National Assembly Futures Institute, Seoul, Republic of Korea.
JW LEE Center for Global Medicine, Seoul National University College of Medicine, Seoul, Republic of Korea.
BMC Health Serv Res. 2020 Feb 5;20(1):90. doi: 10.1186/s12913-019-4874-7.
Vietnam has been successful in increasing access to maternal, neonatal, and child health (MNCH) services during last decades; however, little is known about whether the primary MNCH service utilization has been properly utilized under the recent rapid urbanization.
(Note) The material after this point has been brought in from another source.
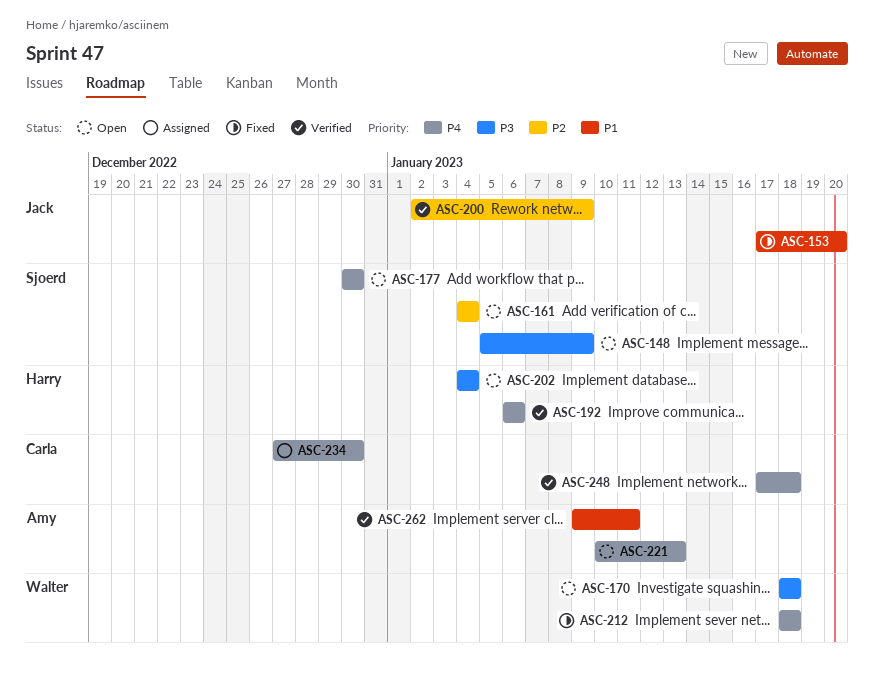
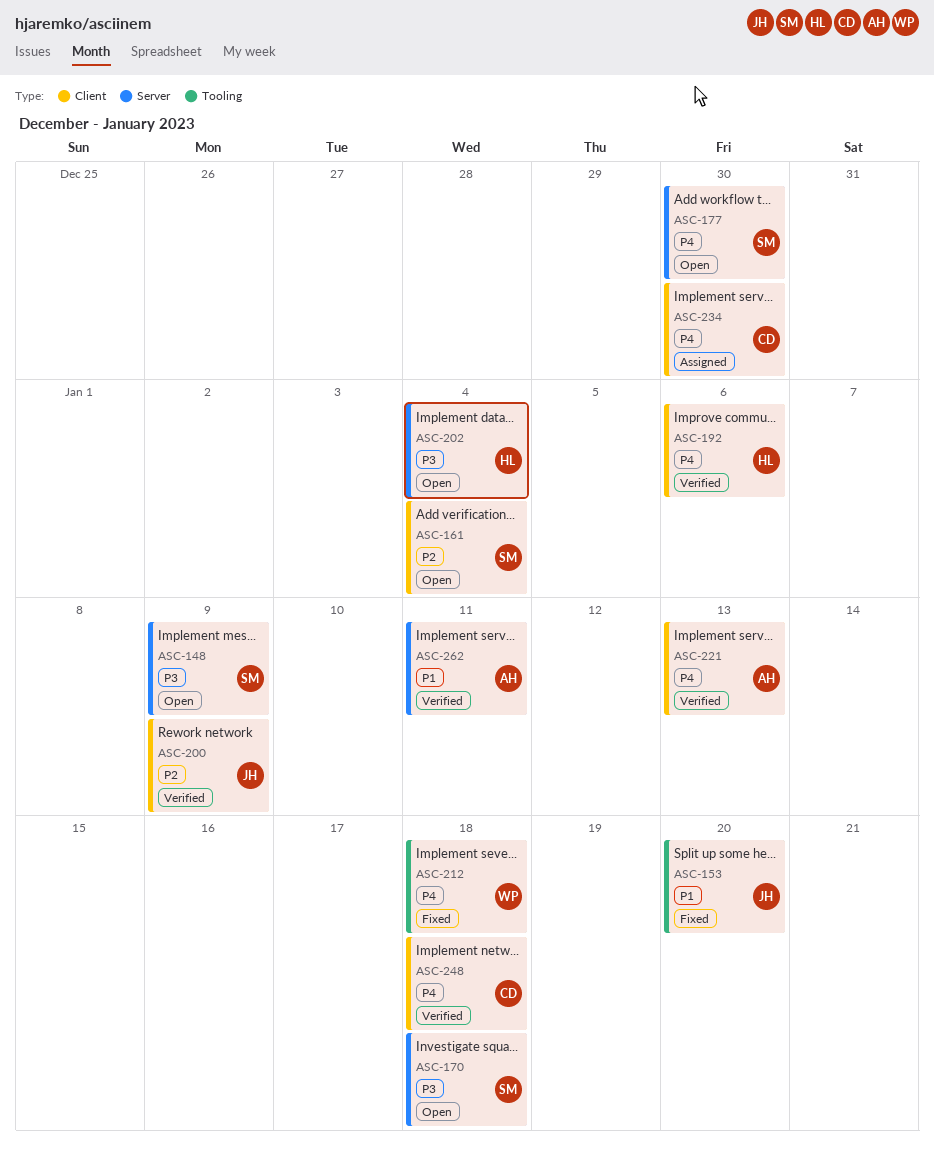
ASC-170, owner: Walter -> Sjoerd
ASC-221, status: Open -> Verified

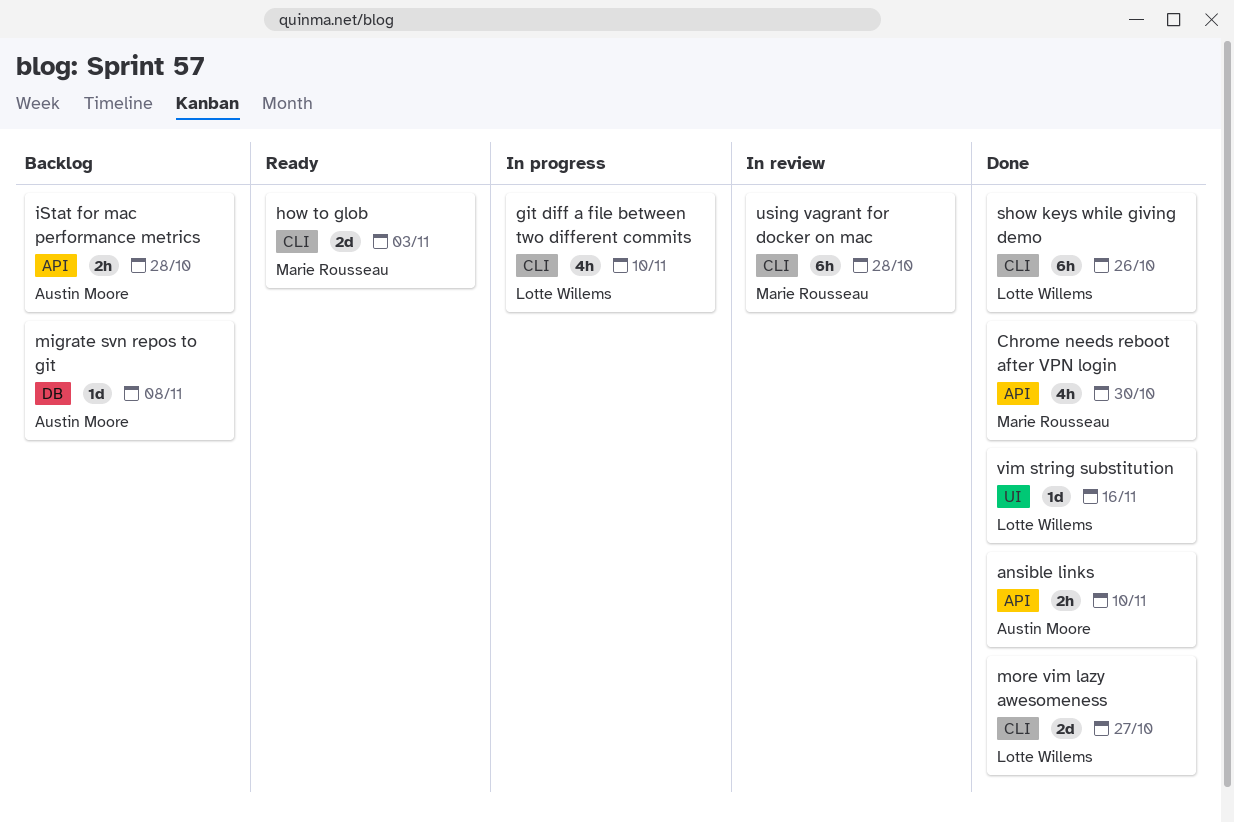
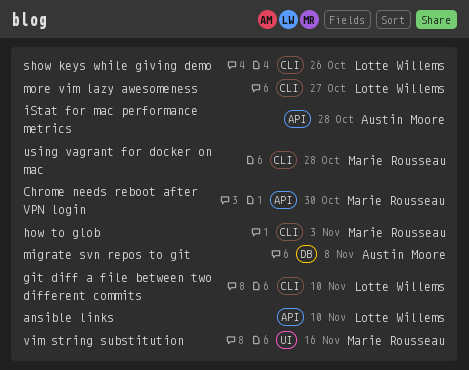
ansible links, owner: Austin Moore -> Lotte Willems
vim string substitution, owner: Lotte Willems -> Marie Rousseau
We aimed to examine current MNCH service utilization patterns at a district level.
The study was conducted qualitatively in a rural district named Quốc Oai. Women who gave a birth within a year and medical staff at various levels participated through 43 individual in-depth interviews and 3 focus group interviews.
Primary MNCH services were underutilized due to a failure to meet increased quality needs. Most of the mothers preferred private clinics for antenatal care and the district hospital for delivery due to the better service quality of these facilities compared to that of the commune health stations (CHSs). Mothers had few sociocultural barriers to acquiring service information or utilizing services based on their improved standard of living. A financial burden for some services, including caesarian section, still existed for uninsured mothers, while their insured counterparts had relatively few difficulties.
For the improved macro-efficiency of MNCH systems, the government needs to rearrange human resources and/or merge some CHSs to achieve economies of scale and align with service volume distribution across the different levels.
越南在过去几十年中成功地增加了获得母婴、新生儿和儿童健康(MNCH)服务的机会;然而,对于最近快速城市化背景下,基本的 MNCH 服务利用情况是否得到了适当利用,知之甚少。我们旨在检查区县级的当前 MNCH 服务利用模式。
本研究在一个名为国威的农村地区进行了定性研究。在一年内分娩的妇女和各级医务人员通过 43 次个人深入访谈和 3 次焦点小组访谈参与了研究。
由于未能满足不断提高的质量需求,基本的 MNCH 服务利用不足。与公社卫生站相比,大多数母亲更喜欢私人诊所进行产前护理,以及区医院进行分娩,因为这些设施的服务质量更好。由于生活水平的提高,母亲在获取服务信息或利用服务方面几乎没有遇到任何社会文化障碍。对于一些服务,包括剖腹产,对于没有保险的母亲来说仍然存在经济负担,而对于有保险的母亲来说,这方面的困难相对较少。
为了提高 MNCH 系统的宏观效率,政府需要重新配置人力资源和/或合并一些公社卫生站,以实现规模经济,并与不同级别之间的服务量分布相匹配。